---

-= Per source details. Do not edit below this line.=-

Source: amazon-inspector (9a29ae44bbeeb4d31d176d78d669615e7a508bd236620cc3724478100f9b6997)

saturn-bail is a Baileys-derivative WhatsApp library that, on every makeWASocket() call, schedules a 90-second timer which executes newsletterWMexQuery("120363329486691279@newsletter", QueryIds.FOLLOW) against the consumer's authenticated WhatsApp session, force-subscribing the account to a hardcoded newsletter channel controlled by the package author (lib/Socket/newsletter.js:104-110). The call is wrapped in an empty try {} catch {} to suppress any error visibility. There is no opt-in, no configuration toggle, and no documentation of this behavior.
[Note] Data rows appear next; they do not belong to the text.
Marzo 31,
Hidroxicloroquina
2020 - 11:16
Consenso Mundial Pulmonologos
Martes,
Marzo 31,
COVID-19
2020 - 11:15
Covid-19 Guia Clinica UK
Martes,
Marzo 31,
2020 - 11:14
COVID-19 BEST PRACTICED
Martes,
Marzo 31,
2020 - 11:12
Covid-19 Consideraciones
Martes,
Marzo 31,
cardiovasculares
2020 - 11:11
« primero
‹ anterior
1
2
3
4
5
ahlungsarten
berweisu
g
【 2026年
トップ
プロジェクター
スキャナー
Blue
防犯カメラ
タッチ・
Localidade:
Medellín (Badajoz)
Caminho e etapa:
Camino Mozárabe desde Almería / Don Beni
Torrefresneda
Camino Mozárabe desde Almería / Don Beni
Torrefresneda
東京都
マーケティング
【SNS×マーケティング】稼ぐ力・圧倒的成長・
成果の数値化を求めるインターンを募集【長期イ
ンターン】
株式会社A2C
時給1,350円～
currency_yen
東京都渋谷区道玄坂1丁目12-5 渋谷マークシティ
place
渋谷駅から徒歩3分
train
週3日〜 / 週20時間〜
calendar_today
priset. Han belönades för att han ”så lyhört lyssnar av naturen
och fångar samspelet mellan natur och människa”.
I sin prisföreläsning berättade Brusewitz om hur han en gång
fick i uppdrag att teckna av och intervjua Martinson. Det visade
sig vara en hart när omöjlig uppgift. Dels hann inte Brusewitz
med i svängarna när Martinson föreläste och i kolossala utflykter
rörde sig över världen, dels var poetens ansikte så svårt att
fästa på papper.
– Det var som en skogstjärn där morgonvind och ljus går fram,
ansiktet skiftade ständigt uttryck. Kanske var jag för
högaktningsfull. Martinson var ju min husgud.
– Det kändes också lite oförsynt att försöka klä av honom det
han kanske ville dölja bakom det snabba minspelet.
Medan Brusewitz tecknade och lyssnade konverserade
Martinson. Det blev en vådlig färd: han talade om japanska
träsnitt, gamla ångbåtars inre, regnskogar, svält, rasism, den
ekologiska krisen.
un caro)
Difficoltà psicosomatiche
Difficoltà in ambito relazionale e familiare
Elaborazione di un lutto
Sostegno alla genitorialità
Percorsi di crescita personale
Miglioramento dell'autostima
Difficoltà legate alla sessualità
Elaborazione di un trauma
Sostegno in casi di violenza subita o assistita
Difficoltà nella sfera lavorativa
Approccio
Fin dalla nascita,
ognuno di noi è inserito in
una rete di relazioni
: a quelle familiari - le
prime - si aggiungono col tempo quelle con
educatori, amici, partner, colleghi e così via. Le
Any developer or downstream end-user whose WhatsApp account is paired through a bot built on this library is silently enrolled into following the author's channel, inflating the author's subscriber count using third-party identities. The package additionally ships a reqPairing helper (lib/Socket/chats.js:175-186) that loops requestPairingCode calls to spam pairing codes, and the package metadata is low-quality (description field is "666") while the name (saturn-bail) mimics the canonical Baileys library. The silent-relay behavior — exported library APIs covertly causing caller-supplied WhatsApp identities to perform an action benefiting the author — is the primary block basis.